- _SUPPLIED MATERIAL_
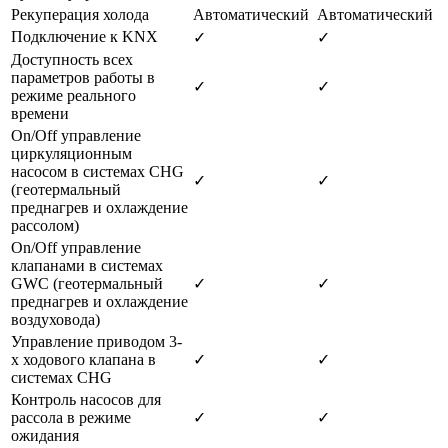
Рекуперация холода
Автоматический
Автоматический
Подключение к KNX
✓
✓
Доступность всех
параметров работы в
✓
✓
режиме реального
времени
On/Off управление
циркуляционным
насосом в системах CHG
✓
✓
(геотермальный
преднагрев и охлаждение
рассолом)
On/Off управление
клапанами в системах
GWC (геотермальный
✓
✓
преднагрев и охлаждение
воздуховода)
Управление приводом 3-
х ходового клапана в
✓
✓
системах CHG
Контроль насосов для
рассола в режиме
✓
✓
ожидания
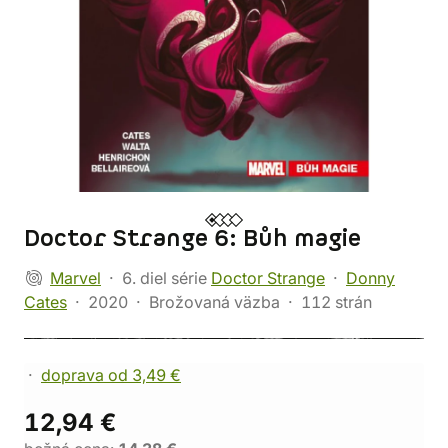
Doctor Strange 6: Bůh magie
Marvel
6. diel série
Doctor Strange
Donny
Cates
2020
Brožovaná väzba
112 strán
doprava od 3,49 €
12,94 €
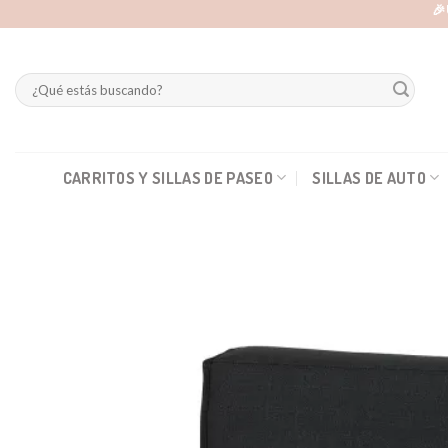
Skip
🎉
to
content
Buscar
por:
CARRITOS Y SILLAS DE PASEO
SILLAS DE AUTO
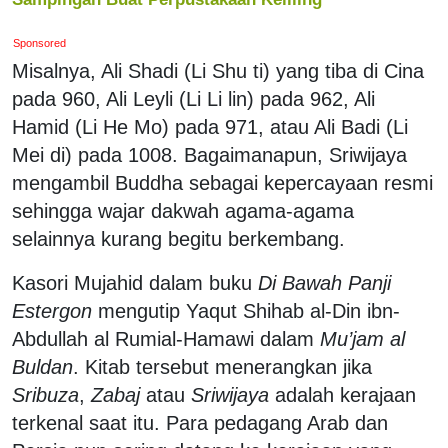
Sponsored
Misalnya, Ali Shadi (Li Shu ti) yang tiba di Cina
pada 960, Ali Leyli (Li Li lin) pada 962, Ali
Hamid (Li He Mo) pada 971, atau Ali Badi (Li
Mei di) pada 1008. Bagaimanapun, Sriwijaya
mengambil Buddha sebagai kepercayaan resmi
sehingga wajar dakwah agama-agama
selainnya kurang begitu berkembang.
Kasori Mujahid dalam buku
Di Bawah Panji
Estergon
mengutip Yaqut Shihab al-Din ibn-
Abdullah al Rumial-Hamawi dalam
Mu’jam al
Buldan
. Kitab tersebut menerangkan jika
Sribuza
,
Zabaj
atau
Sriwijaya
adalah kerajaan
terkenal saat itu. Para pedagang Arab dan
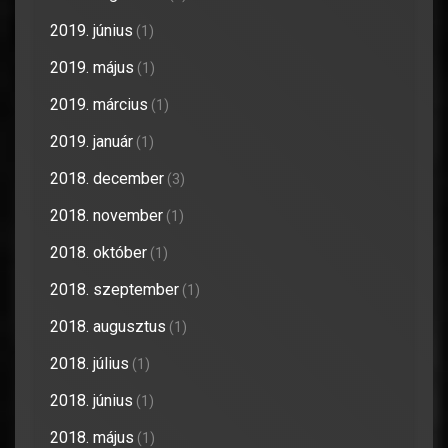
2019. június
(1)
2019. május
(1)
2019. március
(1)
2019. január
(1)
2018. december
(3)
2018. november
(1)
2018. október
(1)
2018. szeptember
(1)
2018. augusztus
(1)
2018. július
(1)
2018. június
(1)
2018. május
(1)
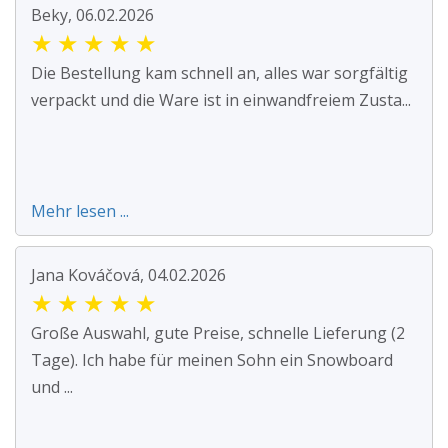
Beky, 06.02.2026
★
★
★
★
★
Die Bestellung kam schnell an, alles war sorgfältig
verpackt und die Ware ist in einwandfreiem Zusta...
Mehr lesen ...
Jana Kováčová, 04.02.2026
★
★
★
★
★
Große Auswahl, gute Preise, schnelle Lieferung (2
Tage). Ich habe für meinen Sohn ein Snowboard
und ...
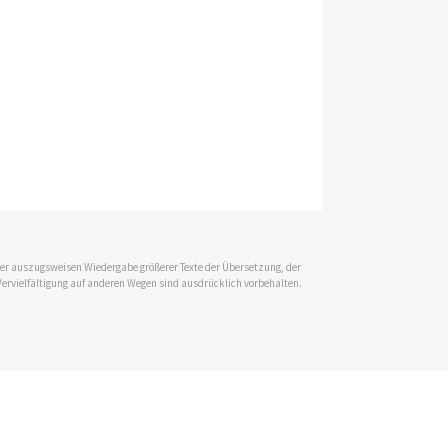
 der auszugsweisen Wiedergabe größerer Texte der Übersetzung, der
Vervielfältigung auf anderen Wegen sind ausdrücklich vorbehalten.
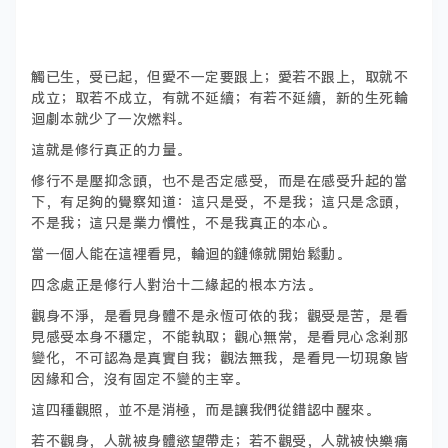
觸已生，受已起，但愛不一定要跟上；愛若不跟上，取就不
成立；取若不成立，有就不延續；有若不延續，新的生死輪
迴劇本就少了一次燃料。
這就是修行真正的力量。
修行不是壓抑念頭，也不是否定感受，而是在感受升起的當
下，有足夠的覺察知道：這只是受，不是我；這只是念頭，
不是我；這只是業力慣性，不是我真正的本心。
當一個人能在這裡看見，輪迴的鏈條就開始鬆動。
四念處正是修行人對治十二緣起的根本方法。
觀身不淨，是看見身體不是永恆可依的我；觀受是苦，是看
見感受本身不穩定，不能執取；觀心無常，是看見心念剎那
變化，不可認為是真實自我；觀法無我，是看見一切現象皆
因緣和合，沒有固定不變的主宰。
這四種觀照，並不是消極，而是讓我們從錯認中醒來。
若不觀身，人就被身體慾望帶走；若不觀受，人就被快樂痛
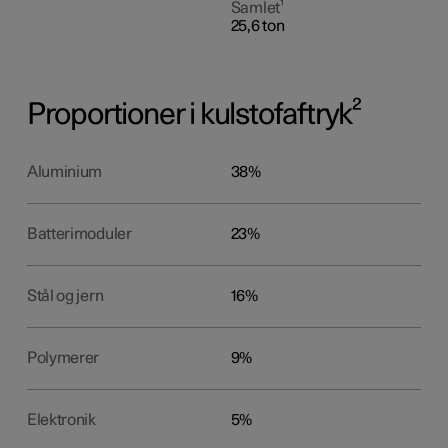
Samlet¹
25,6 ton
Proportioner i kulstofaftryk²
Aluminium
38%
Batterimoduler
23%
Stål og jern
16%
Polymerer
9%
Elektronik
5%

- _EXERCISE AIM_
Scan the material above for the string "системах". Return each line where it occurs.

- _ANSWER_
насосом в системах CHG
клапанами в системах
системах CHG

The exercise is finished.